Selected excerpt:
** BEGIN **
In the second place, what’s intrinsically illegal or even improper about Mr. Trump either asking for an add-on, or even threatening to deny the aid if the Ukrainians didn’t agree to conduct the investigation?
One explanation I found compelling was offered by Yovanovitch’s replacement as chief U.S. envoy to Kiev, William Taylor, in his closed door October 22 testimony to House of Representatives investigators. Taylor stated that he was told by U.S. Ambassador to the European Union Gordon Sondland – an Oregon businessman and major Trump campaign donor – that the Trump decision owed to a practice from the President’s business career:
“When a businessman is about to sign a check to someone who owes him something, he said, the businessman asks that person to pay up before signing the check. Ambassador [Kurt] Volker [another long-time diplomat, who had served as a special Ukraine envoy in the Trump administration] used the same terms several days later while we were together at the Yalta European Strategy Conference.”
Not that Taylor himself found the reasoning compelling. But although he claimed that the “the explanation made no sense” because “the Ukrainians did not ‘owe’ President Trump anything,” and certainly has a right to this opinion, it sounds like more a reflection of what might be his own overly precious view of the proper way to conduct American diplomacy than like an objectively devastating critique of Mr. Trump. Someone with a less gentlemanly perspective might well have concluded that the President was simply trying to press an advantage to secure an objective he believed furthered U.S. interests that were at least as important as helping Ukraine resist Russian designs.
Which is where one widely cited problem with the anti-Trump narrative comes in. To begin with, it’s been difficult to figure out when the Ukraine aid hold was actually put into effect, but the reference in this article in Politico (an early account of the decision to “last summer” (the summer of 2019) seems about right. (The New York Times subsequently pegged the date as “early July,” but neither claim has been confirmed.) While questioning Yovanovitch during her public appearance at the House of Representative impeachment hearings, House Intelligence Committee Ranking Member Devin Nunes identified July 18 as the start of the hold). The Times also contends that the Ukrainians found out about the freeze “by the first week of August.”
Even if this finding is correct, however, it’s clear that one of the strangest episodes in the history of blackmail and quids pro quo in general must have taken place. For the President evidently had decided to hold Ukraine’s military future for ransom but never told Kiev it was being extorted. Indeed, the Ukrainians didn’t even learn at that time – roughly a month after the suspension had gone into effect – that they were being placed over a barrel through any official administration channels. They seem to have found out via leaks, at least according to The Times story linked above. It was not until September 1 that the policy was communicated officially to its supposedly intended target– by Sondland in a meeting with a top aide to Ukraine President Volodymyr Zelensky. And even Sondland’s language was strangely vague.
** END **
Information provided:
** BEGIN **
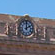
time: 2:00
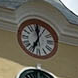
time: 7:00
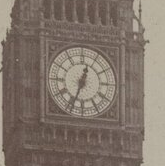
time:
** END **
Complete the following:
1. According to the commentary on the Ukraine aid hold, on what date was the policy first communicated officially to Ukraine?
2. Set down, word for word, the part of the commentary on the Ukraine aid hold from "In the second" up to and including "conduct the investigation?".

Expected outputs:
1. September 1

2.
In the second place, what’s intrinsically illegal or even improper about Mr. Trump either asking for an add-on, or even threatening to deny the aid if the Ukrainians didn’t agree to conduct the investigation?